Stored data
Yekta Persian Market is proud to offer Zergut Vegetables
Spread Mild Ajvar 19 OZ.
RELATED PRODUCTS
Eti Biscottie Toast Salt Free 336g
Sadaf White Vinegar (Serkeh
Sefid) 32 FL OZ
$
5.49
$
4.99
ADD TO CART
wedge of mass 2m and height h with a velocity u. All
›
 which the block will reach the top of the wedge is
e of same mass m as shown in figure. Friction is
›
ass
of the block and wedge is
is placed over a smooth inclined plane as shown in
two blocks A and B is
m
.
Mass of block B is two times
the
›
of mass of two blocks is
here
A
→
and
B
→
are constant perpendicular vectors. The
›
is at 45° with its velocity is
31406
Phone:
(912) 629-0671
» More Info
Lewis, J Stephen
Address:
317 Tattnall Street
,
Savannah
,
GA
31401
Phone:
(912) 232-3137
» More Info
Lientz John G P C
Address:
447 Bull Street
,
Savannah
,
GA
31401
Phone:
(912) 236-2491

WHAT TO PRODUCE:
Extract each line from the data above that contains the word "velocity".

ANSWER BOX:
wedge of mass 2m and height h with a velocity u. All
is at 45° with its velocity is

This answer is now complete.